-- THE PROBLEM --
In the material below, find each line with the word "axis" and copy it.

-- GIVEN RECORDS --

-- Opening Marker --

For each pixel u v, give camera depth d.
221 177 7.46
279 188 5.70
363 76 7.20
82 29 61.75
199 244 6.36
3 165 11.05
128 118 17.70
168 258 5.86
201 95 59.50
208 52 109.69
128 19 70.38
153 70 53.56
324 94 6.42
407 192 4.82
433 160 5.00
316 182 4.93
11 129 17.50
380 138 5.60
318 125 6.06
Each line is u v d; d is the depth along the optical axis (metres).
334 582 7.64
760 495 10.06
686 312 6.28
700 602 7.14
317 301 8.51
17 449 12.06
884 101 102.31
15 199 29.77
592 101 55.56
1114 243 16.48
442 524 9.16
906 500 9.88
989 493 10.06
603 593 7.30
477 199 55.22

-- Closing Marker --
-- Opening Marker --

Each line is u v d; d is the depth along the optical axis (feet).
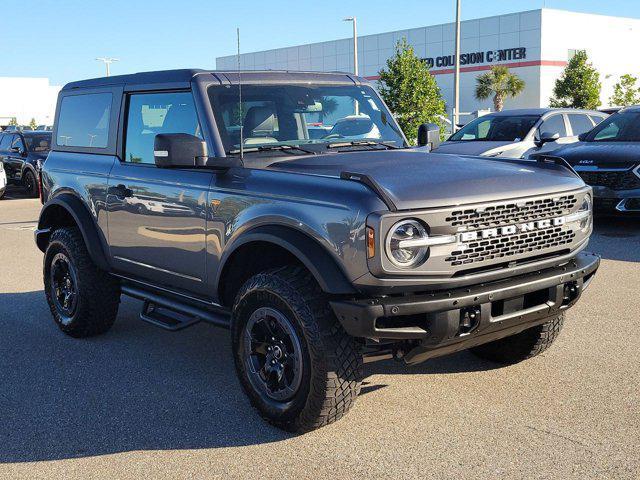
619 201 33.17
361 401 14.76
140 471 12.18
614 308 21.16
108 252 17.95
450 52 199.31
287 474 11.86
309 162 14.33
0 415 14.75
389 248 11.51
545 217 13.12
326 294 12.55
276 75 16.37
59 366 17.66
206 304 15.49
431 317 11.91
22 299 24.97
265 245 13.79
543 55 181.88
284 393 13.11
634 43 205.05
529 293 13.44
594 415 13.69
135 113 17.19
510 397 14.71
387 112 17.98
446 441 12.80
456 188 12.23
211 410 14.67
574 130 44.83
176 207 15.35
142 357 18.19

-- Closing Marker --
-- Opening Marker --

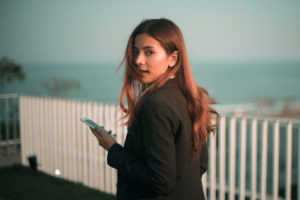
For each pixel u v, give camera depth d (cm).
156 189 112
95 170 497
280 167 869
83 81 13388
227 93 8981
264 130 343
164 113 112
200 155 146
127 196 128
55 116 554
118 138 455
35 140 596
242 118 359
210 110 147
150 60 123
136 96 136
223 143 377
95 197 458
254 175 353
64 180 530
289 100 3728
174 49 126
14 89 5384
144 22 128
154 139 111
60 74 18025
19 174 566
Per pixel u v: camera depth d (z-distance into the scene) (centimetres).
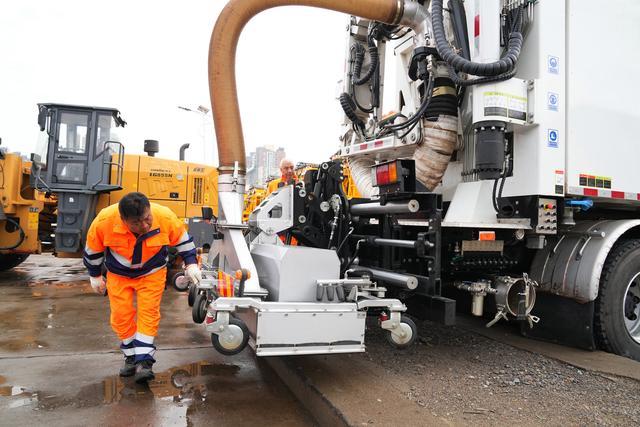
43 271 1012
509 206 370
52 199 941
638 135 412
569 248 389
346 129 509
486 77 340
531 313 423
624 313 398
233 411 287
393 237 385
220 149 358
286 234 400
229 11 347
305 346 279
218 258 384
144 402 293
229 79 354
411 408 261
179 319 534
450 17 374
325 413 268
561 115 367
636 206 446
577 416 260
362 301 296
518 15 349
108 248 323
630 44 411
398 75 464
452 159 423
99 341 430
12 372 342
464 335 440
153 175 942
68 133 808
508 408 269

-- Closing Marker --

-- YOUR RESPONSE --
Each line is u v d; d is the depth along the optical axis (metres).
Each line is u v d; d is the depth along the optical axis (feet).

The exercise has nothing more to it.